Les Espagnols avaient-ils connaissance de tous ces événements ? La réponse est sans aucun doute affirmative, bien des indices convergents sont là pour le prouver. Au début du XVIIe siècle, Antonio de Herrera écrivit même que ces déchirements furent la raison essentielle de la décision prise par Pizarro de quitter brusquement la route de la côte et d’aller à la rencontre d’Atahualpa. Les chroniqueurs contemporains des faits ne sont pas aussi tranchants, mais la plupart d’entre eux, Pedro Pizarro, Pedro Sancho de la Hoz, Agustín de Zárate insistent bien sur le fait que la discorde chez l’ennemi fut un élément décisif, sans lequel la victoire espagnole aurait été bien plus difficile, voire sans doute impossible. Cieza de León en vient même à discerner dans la guerre fratricide des Incas la main de la divine providence désireuse de favoriser le sort des armées chrétiennes.

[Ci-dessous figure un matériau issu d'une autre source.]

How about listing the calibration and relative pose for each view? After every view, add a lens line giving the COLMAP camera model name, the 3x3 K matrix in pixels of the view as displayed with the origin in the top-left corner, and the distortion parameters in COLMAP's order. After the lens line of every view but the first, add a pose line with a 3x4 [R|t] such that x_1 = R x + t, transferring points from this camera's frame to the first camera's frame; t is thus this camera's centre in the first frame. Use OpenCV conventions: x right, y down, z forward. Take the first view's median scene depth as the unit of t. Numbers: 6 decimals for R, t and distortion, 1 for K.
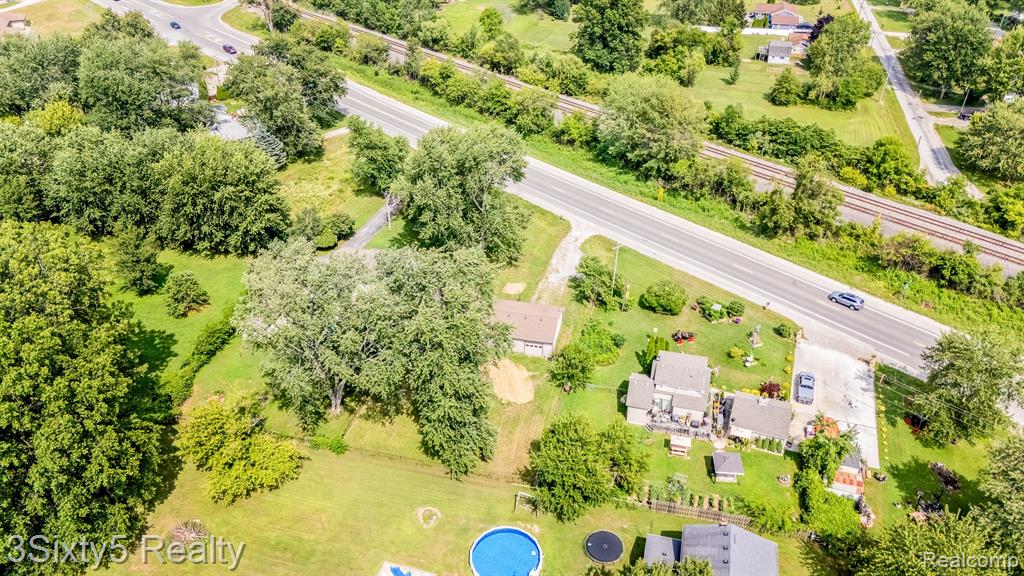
lens RADIAL K [[742.7, 0, 510.9], [0, 742.7, 290.6], [0, 0, 1]] dist [0.032346, -0.025429]
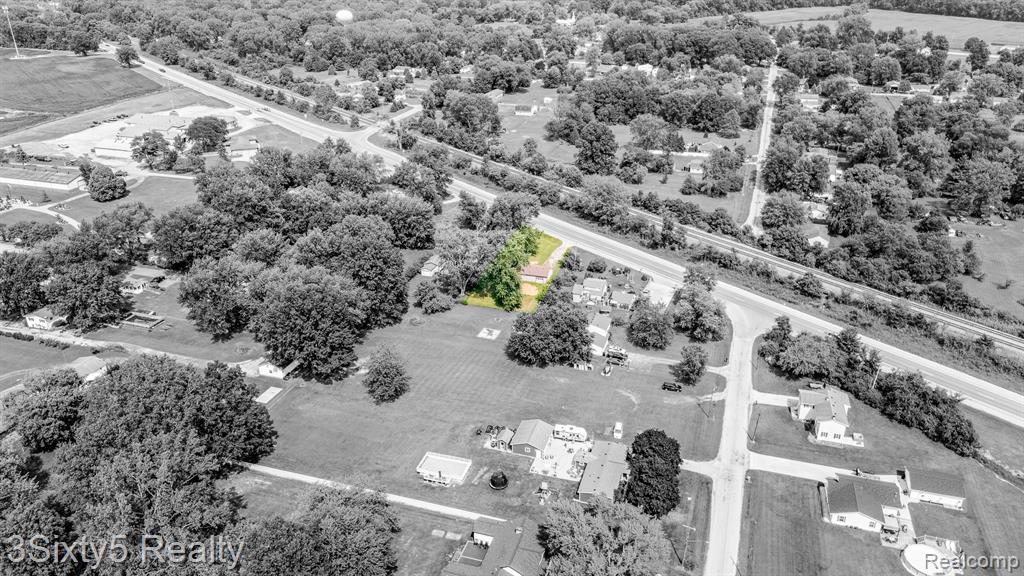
lens RADIAL K [[742.7, 0, 513.3], [0, 742.7, 290.3], [0, 0, 1]] dist [0.032346, -0.025429]
pose [[0.998249, 0.028437, -0.051865, 0.044271], [-0.035385, 0.989746, -0.138390, 0.279370], [0.047398, 0.139983, 0.989019, -0.878441]]
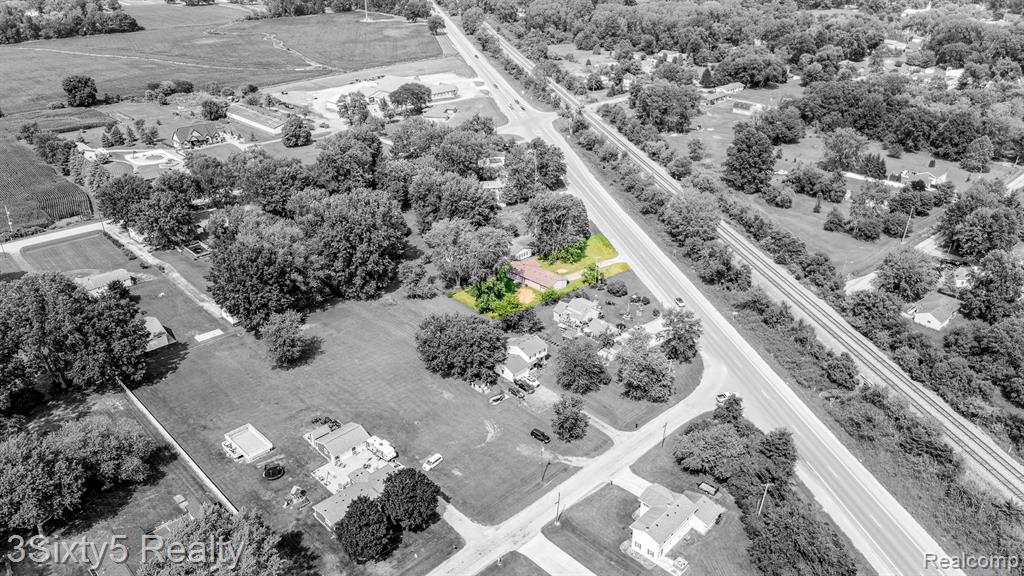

Dans cet ordre d’idée, on doit aussi tenir compte d’un autre aspect de la situation que vivait alors l’Empire inca. Au cours des sept mois qu’avait duré sa traversée des déserts et des oasis du Nord péruvien, Pizarro et les siens avaient aussi eu tout loisir de comprendre qu’un autre type de tensions travaillait en profondeur le pays. Lors de sa plus forte période d’expansion, c’est-à-dire sous le règne des trois souverains précédents, tant sur la côte que dans la cordillère, l’empire avait agrégé un vaste éventail d’ethnies jusque-là indépendantes, autonomes ou fédérées. Cette conquête s’était effectuée selon des processus variés allant de la soumission pacifique, eu égard au déséquilibre des forces en présence, à la guerre la plus cruelle, avec massacres, destructions et famines organisées, comme lorsque les armées de l’Inca avaient détruit les complexes systèmes d’irrigation sur la côte nord pour amener à merci les populations concernées. Il en était résulté un empire assez bigarré, beaucoup moins uniformisé que les réalités recouvertes par ce mot dans l’histoire européenne ne pourraient le laisser croire. Avec des nuances parfois importantes selon la nature locale ou régionale de la conquête inca, les populations vaincues pouvaient conserver une certaine identité, pour ne pas parler d’autonomie, ce qui serait sans doute très excessif. Il fallait pour cela qu’elles acceptent une fidélité sans faille au souverain de Cuzco et à son administration omniprésente et sourcilleuse, qu’elles adoptent, en plus mais surtout au dessus de leurs propres dieux, le culte du soleil et de la lune, et qu’elles se soumettent à une certaine rationalisation impéraile de l’économie […]

Les incertitudes de ces longs mois, les fatigues accumulées pour des profits bien maigres allaient donc connaître, sans doute, leur dénouement. Si nul ne le connaissait, il était évident pour tous que la rencontre de l’Inca et de sa cour à Cajamarca allait marquer une nouvelle étape puisque les espagnols touchaient maintenant au cœur de l’empire. Cajamarca leur en dévoilerait les splendeurs et les richesses qui jusque là s’étaient dérobées à eux.

Malgré l’extraordinaire déséquilibre des forces entre l’Inca Atahualpa et Pizarro, la situation était beaucoup plus complexe que ne le disaient la sécheresse et la froide logique des chiffres. L’intelligence à la fois politique et militaire de Pizarro et de ses lieutenants est d’avoir compris qu’il devait être possible de jouer de cet éventail de tensions et de rancœurs, à condition de faire preuve d’audace et de se rendre maîtres du jeu. » p.123-128.